Public forests: seeing the trees, not the wood | Editorial

From Global development | The Guardian Sun Feb 3 2013, 22:23:19

The government's decision to increase public ownership of forests will be an investment with returns for everybody

The decision to place the future of England's public forests in the hands of a new independent authority represents a double U-turn. Having in 2010 announced an "everything must go" policy, ministers changed their minds and have now called for even more public ownership. And having demanded a "bonfire of the quangos", ministers have announced a new one. But rather than derision, last week's announcement about the future of the nation's greenest assets has been welcomed by groups as diverse as country landowners and birdwatchers, the biofuels lobby and forestry scientists. There are two reasons for this. One is that the proposal is so imprecise that there isn't much to disagree with. Another is that you can't go wrong with a policy that calls for more trees.
---------------
**WHAT THIS EXERCISE ASKS:**
A - Transcribe part of the editorial on England's public forests, starting at the words "The decision to" and ending after the words "for more trees.".
B - Translate this sentence from the editorial on England's public forests into Spanish: "Having in 2010 announced an "everything must go" policy, ministers changed their minds and have now called for even more public ownership."
C - Write the next part of the editorial on England's public forests, picking up after its last sentence.
---------------
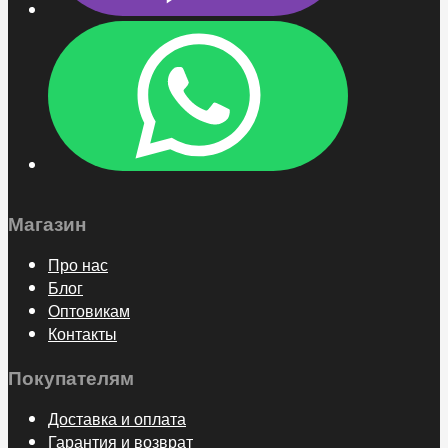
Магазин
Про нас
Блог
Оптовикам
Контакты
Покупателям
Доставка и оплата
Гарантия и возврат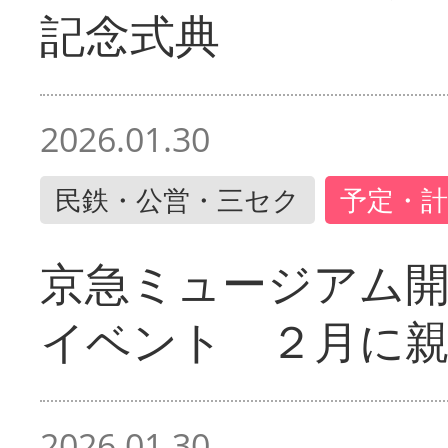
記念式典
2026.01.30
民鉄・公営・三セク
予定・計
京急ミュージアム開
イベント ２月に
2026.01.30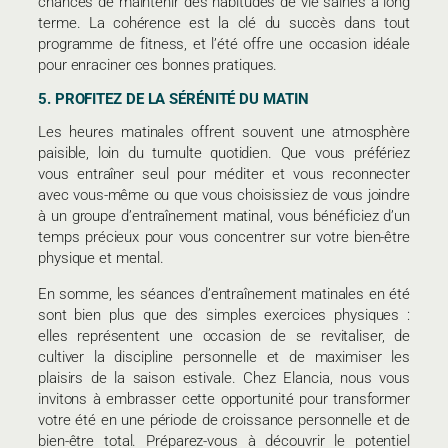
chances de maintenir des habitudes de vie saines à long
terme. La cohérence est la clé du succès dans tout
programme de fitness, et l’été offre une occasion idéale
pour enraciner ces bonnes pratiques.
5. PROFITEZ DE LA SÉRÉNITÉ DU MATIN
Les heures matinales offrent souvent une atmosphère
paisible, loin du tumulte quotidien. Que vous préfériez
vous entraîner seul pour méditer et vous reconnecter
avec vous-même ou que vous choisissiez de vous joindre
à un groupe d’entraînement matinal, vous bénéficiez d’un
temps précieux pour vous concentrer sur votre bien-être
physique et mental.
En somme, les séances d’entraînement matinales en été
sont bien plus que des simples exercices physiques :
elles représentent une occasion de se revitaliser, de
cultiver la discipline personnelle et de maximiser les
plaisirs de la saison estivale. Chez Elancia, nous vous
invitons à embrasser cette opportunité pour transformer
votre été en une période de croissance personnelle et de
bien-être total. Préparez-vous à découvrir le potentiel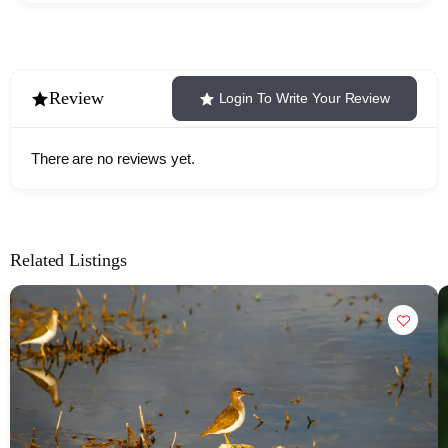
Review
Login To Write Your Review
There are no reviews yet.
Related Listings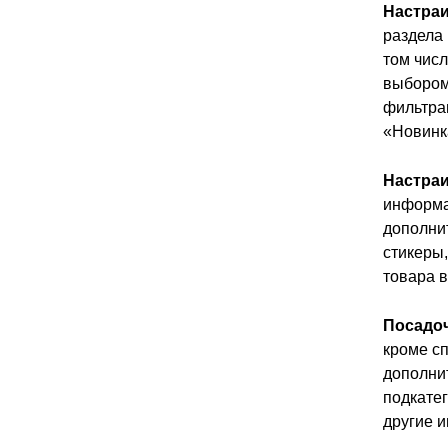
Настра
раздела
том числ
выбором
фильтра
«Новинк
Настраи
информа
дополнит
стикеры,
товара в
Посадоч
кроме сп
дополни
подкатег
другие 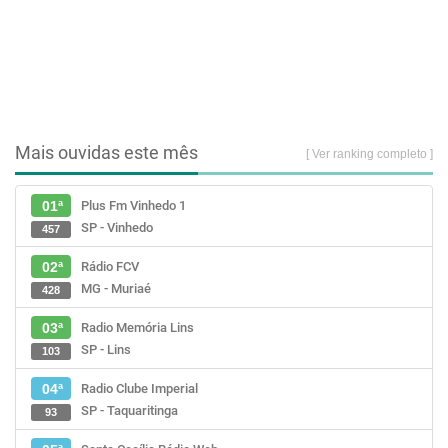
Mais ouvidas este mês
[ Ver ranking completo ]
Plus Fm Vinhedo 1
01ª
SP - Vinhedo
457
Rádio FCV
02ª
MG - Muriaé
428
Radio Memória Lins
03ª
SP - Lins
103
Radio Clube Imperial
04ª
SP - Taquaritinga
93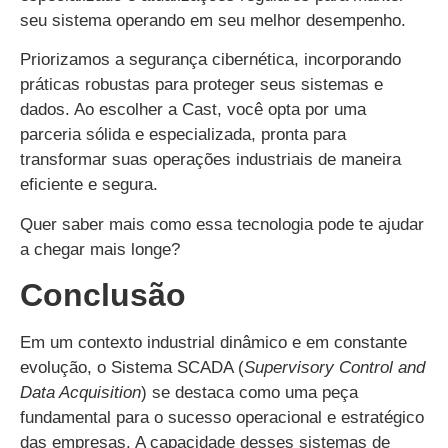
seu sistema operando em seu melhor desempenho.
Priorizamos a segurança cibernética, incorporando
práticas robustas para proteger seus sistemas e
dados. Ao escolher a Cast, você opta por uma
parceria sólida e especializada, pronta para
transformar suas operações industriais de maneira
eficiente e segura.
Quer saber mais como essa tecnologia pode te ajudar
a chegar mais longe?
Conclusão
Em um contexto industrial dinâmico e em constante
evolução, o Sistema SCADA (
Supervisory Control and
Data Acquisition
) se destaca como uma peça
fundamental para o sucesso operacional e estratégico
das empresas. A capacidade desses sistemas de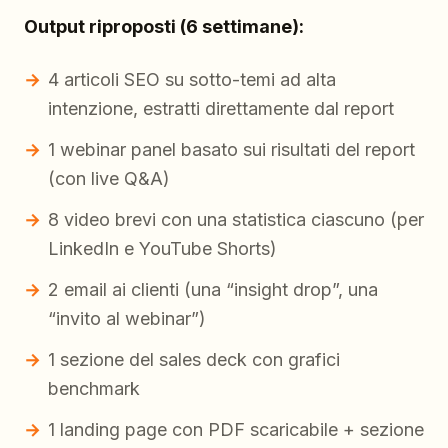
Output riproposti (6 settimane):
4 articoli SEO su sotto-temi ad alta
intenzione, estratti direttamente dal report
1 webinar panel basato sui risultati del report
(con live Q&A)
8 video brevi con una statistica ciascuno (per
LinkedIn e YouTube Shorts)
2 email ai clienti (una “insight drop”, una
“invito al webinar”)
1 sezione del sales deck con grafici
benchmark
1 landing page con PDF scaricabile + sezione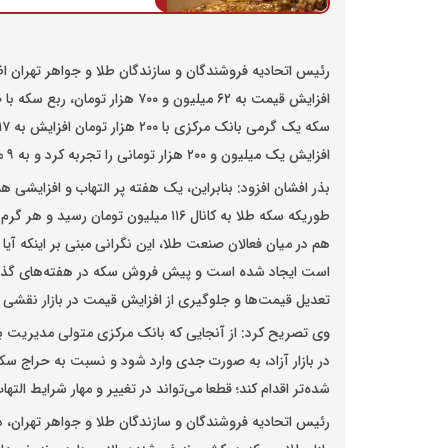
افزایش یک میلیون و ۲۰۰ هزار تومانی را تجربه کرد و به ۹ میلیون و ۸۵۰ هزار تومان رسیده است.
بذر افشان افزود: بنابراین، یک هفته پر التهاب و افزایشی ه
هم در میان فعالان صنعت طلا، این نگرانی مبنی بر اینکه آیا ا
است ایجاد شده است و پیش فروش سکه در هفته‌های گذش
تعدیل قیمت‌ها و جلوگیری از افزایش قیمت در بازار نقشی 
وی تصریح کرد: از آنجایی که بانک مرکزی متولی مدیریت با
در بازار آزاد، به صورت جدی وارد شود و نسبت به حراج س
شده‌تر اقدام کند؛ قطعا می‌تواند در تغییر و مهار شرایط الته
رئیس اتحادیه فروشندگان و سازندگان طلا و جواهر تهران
---------------
**ANSWERS PER TASK:**
A -
The decision to place the future of England's public forests in the hands of a new independent authority represents a double U-turn. Having in 2010 announced an "everything must go" policy, ministers changed their minds and have now called for even more public ownership. And having demanded a "bonfire of the quangos", ministers have announced a new one. But rather than derision, last week's announcement about the future of the nation's greenest assets has been welcomed by groups as diverse as country landowners and birdwatchers, the biofuels lobby and forestry scientists. There are two reasons for this. One is that the proposal is so imprecise that there isn't much to disagree with. Another is that you can't go wrong with a policy that calls for more trees.

B - Tras haber anunciado en 2010 una política de «hay que venderlo todo», los ministros cambiaron de opinión y ahora han pedido una propiedad pública aún mayor.

C -
Just for once, try to see the trees and not the wood. Phrases such as "natural capital", "green assets" and "ecosystem services" imply that society should conserve, manage and exploit woodland for its monetary or recreational value. That might be to miss the most important point: that everything about the human economy depends either on things that grow in the ground, or stuff we take out of the ground, and most of that, too, was once living foliage.

The vegetable world is the economy's primary producer: photosynthetic cells capture a proportion of the sun's radiant energy and from that silent, diurnal act comes everything we have: air to breathe, water to drink, food to eat, fibres to wear, ...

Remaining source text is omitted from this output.